Entonces Pedro, presentándose con los Once, levantó la voz y les dijo. Con esta imagen comienza el pasaje de los Hechos que refiere el primer sermón de Pedro. El apóstol no está solo, sino rodeado por los Once, y todos están de pie, como formando un único icono. Es la imagen de la Iglesia en su universalidad: tiene ante sí al mundo entero. Es el arquetipo de la Iglesia: toda comunidad cristiana, incluso la más pequeña, debe modelarse sobre esta imagen. No existe protagonismo de individuos: Pedro está con los Once; no hay localismo alguno, la comunidad de los creyentes tiene siempre al mundo entero dentro de su corazón y ante sus ojos. Pedro no habla en nombre propio sino en el de todos, y se dirige en voz alta a la gente, no para comunicar un mensaje suyo personal sino el de la entera comunidad, o mejor dicho, el que ha recibido del mismo Señor Jesús. La multitud que se agolpaba en la plaza frente al cenáculo provenía de todas las partes del mundo. El apóstol, mirando aquellos rostros tan distintos unos de otros, ya fuera por edad o por proveniencia, se acordó de las palabras antiguas del profeta Joel. El sueño del profeta se había hecho realidad: Vuestros jóvenes verán visiones y vuestros ancianos soñarán sueños. ¿Cómo no pensar en los jóvenes de hoy, que no tienen sueños, y en los ancianos, que no alcanzan a mirar con serenidad el tiempo que les queda por vivir? Y, ¿cómo quedarnos quietos, resignados y asustados ante un mundo como el del principio de este nuevo milenio, que no sabe levantar la mirada más allá de los propios pequeños horizontes? Sí, muchos se contentan con su pequeño sueño, el de la pequeña realización, y todos permanecemos esclavizados por el pequeño y triste realismo de la vida cotidiana. Es urgente volver a soñar con un mundo mejor, un mundo de paz, un mundo donde el mal y la injusticia sean vencidos y el amor pueda reinar. Es la razón del misterio de la venida de Jesús al mundo, de su muerte y resurrección. El mundo entero necesita resucitar a una vida nueva. Necesitan la resurrección los jóvenes y los ancianos, los niños, los hombres, las mujeres, todos. Pedro, con su palabra, vuelve a ofrecernos este sueño. Es más, ya no es un sueño. Con Jesús se ha convertido en una realidad en la que todos podemos participar. Este sueño es también una tarea que cada discípulo y cada comunidad cristiana debe acoger en el corazón y testimoniarlo con la vida.
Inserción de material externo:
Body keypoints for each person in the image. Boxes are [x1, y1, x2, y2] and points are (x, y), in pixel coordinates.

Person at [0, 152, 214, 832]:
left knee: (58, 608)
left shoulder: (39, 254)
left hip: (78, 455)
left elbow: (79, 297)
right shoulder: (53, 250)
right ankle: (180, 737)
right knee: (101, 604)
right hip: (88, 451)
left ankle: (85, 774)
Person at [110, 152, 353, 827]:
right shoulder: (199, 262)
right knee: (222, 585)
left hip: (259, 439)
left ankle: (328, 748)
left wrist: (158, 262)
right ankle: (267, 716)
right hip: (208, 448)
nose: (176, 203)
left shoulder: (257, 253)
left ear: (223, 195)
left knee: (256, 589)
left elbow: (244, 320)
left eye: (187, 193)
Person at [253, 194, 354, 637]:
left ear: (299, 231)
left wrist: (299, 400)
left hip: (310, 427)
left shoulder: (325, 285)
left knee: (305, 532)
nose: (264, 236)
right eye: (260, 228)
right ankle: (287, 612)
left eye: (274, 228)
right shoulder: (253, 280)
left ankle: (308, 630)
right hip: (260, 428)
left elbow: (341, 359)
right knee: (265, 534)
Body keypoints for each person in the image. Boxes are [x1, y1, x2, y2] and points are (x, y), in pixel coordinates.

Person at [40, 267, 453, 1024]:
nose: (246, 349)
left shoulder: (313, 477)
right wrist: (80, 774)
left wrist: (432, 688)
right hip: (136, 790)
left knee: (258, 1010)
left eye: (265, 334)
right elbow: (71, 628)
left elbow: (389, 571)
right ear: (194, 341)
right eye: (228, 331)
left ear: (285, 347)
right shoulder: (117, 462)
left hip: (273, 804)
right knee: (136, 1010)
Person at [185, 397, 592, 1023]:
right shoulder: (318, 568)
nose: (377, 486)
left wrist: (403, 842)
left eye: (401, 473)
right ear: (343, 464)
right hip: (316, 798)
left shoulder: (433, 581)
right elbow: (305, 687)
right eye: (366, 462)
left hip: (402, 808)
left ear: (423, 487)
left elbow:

La oración es el corazón de la vida de la Comunidad de Sant’Egidio, su primera “obra”. Cuando termina el día todas las Comunidades, tanto si son grandes como si son pequeñas, se reúnen alrededor del Señor para escuchar su Palabra y dirigirse a Él en su invocación. Los discípulos no pueden sino estar a los pies de Jesús, como María de Betania, para elegir la “mejor parte” (Lc 10,42) y aprender de Él sus mismos sentimientos (cfr. Flp 2,5).

Siempre que la Comunidad vuelve al Señor, hace suya la súplica del discípulo anónimo: “¡Señor, enséñanos a orar” (Lc 11,1). Y Jesús, maestro de oración, continúa contestando: “Cuando oréis, decid: Abbá, Padre”.

Cuando oramos, aunque lo hagamos dentro de nuestro corazón, nunca estamos aislados ni somos huérfanos, porque somos en todo momento miembros de la familia del Señor. En la oración común se ve claramente, además del misterio de la filiación, el de la fraternidad.

Las Comunidades de Sant'Egidio que hay por el mundo se reúnen en los distintos lugares que destinan a la oración y presentan al Señor las esperanzas y los dolores de los hombres y mujeres “vejados y abatidos” de los que habla el Evangelio (Mt 9,37). En aquella gente de entonces se incluyen los habitantes de las ciudades contemporáneas, los pobres que son marginados de la vida, todos aquellos que esperan que alguien les contrate (cfr. Mt 20).

La oración común recoge el grito, la aspiración, el deseo de paz, de curación, de sentido de la vida y de salvación que hay en los hombres y las mujeres de este mundo. La oración nunca es vacía. Sube incesante al Señor para que el llanto se transforme en alegría, la desesperación en felicidad, la angustia en esperanza y la soledad en comunión. Y para que el Reino de Dios llegue pronto a los hombres.